Scandrett Professor of Cardiology, University of Sydney

Personal details
- Born: David Stephen Celermajer 8 December 1961 (age 64)

= David Celermajer =

Australian cardiologist

David Stephen Celermajer (born 8 December 1961) is an Australian cardiologist and the Scandrett Professor of Cardiology at the University of Sydney.

==Early life and education==
Celermajer is the son of John and Tina Celermajer, both Polish Jews who survived the Holocaust. When he was eleven Celermajer won a scholarship to Sydney Grammar School. He went on to win the World Universities Debating Championship, on two occasions.
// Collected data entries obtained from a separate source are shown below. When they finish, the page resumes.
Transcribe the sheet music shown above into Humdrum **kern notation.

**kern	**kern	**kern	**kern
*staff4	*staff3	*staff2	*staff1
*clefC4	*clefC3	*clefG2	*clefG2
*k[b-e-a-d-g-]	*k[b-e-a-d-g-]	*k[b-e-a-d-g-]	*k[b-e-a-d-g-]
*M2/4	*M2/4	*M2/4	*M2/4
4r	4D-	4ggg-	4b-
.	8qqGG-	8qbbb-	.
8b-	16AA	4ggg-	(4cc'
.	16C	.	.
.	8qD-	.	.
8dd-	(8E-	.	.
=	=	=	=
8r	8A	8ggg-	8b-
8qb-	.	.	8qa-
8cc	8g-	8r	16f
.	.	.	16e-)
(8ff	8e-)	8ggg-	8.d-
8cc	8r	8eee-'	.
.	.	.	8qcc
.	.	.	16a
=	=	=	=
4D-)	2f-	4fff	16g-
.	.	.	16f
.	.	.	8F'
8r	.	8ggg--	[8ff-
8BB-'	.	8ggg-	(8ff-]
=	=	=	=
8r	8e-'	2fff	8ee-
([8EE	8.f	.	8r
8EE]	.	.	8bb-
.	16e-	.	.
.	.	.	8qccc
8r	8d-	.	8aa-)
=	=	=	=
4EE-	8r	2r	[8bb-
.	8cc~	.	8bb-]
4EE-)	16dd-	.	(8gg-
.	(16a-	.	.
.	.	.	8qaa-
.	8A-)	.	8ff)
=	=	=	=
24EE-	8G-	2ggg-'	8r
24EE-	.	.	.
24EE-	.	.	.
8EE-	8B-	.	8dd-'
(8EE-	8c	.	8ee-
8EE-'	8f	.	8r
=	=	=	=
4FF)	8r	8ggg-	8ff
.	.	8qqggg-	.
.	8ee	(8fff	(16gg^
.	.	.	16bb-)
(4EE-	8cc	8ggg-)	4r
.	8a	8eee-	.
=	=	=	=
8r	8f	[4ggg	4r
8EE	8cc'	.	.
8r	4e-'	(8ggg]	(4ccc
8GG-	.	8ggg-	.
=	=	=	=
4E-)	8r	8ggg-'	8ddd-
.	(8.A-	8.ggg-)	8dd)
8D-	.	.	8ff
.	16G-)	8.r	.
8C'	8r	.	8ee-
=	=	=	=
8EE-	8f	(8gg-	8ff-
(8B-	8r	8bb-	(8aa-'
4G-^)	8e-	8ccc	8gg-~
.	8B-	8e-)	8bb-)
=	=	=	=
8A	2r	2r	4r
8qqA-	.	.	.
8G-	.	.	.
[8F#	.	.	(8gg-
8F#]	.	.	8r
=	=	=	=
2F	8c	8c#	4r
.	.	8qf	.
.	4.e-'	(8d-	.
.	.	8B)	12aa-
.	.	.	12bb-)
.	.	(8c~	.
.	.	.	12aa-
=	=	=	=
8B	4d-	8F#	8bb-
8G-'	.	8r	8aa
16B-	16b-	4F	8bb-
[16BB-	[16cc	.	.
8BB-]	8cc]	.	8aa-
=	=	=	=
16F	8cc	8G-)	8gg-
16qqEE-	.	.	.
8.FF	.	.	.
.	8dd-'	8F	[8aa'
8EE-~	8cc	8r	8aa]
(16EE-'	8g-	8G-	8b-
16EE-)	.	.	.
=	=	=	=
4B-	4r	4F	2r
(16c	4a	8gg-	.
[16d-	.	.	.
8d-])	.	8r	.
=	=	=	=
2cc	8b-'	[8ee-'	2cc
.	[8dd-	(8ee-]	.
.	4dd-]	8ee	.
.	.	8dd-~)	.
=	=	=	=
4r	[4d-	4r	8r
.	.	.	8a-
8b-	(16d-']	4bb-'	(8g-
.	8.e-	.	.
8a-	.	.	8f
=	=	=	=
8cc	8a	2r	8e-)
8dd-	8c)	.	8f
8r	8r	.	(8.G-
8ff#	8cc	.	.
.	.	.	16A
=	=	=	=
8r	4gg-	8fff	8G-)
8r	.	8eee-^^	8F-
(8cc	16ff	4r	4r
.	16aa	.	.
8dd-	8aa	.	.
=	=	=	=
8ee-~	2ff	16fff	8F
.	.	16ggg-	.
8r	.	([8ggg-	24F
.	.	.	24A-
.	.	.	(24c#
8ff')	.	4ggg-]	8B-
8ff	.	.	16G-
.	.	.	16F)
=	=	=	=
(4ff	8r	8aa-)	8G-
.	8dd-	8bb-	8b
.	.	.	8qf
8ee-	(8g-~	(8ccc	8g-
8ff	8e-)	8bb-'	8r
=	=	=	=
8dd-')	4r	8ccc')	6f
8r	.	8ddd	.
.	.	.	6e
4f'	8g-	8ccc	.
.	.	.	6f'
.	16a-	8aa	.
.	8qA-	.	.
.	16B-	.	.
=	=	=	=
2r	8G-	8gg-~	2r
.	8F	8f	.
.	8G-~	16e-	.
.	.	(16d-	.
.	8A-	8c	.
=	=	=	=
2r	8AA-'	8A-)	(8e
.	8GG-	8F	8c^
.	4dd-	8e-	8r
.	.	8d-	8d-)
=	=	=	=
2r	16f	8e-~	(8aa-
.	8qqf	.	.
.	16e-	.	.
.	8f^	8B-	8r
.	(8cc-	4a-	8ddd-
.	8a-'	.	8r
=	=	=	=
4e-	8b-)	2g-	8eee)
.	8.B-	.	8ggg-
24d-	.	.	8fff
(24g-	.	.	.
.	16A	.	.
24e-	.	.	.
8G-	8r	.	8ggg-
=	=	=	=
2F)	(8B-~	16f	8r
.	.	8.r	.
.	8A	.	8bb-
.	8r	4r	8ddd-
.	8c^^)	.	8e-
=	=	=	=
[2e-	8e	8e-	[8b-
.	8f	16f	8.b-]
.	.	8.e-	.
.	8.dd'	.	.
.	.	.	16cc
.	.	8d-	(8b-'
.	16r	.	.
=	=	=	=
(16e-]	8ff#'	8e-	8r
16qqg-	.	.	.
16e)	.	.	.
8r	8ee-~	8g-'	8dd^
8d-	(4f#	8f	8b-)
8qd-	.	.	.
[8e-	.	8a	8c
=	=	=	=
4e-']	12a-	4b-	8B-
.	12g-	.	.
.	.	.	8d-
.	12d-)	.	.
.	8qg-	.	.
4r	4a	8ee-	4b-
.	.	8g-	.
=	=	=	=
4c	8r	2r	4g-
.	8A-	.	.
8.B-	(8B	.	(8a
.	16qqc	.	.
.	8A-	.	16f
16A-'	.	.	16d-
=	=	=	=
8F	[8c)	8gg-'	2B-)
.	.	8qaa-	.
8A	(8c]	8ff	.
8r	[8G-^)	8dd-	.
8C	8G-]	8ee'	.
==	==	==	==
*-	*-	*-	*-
He graduated from the University of Sydney with a medical degree in 1983 (first in class, University Medal), and won a Rhodes Scholarship that same year. He has a PhD in children's heart disease from the University of London, which he received in 1993, and a higher-doctorate D.Sc. from the University of Sydney.

==Career==
In 2003 Celermajer was appointed the Clinical Director of the Heart Research Institute. He is the Scandrett Professor of Cardiology at the University of Sydney and Head of the Department of Cardiology at Royal Prince Alfred Hospital. He has authored over 680 publications with more than 80,000 citations and has received numerous national and international awards for his contributions to cardiology and clinical research.

==Research==
In 1996 Celermajer published a study showing that exposure to secondhand smoke was associated with "dose-related impairment of endothelium-dependent dilatation" in the arteries of healthy young adults. Celermajer's current research focuses on congenital heart disease, atherosclerosis, and pulmonary vascular disease, spanning basic, clinical, and public health domains. He led the creation of the world's largest national congenital heart disease registry, has co-authored national and international guidelines, and has contributed to several medical innovations, including novel heart failure devices. His work has significantly influenced clinical practice and health policy in cardiovascular medicine, worldwide.

==Honors and awards==
In 2002 Celermajer was awarded the Commonwealth Health Minister's Award for Excellence in Health and Medical Research, and in 2006, he was elected a fellow of the Australian Academy of Science. In 2014, he was named an Officer of the Order of Australia for his "distinguished service to medicine in the field of cardiology, as a clinician and researcher, to improved medical diagnostic methods, and to the promotion of heart health, particularly in children and young adults." In 2018 he was elected Fellow of the Australian Academy of Health and Medical Sciences.

==Personal life==
Celermajer is married to Noirin Celermajer, whom he met at Royal Prince Alfred Hospital when they were both trainees there. They have 3 adult children and 3 grandchildren.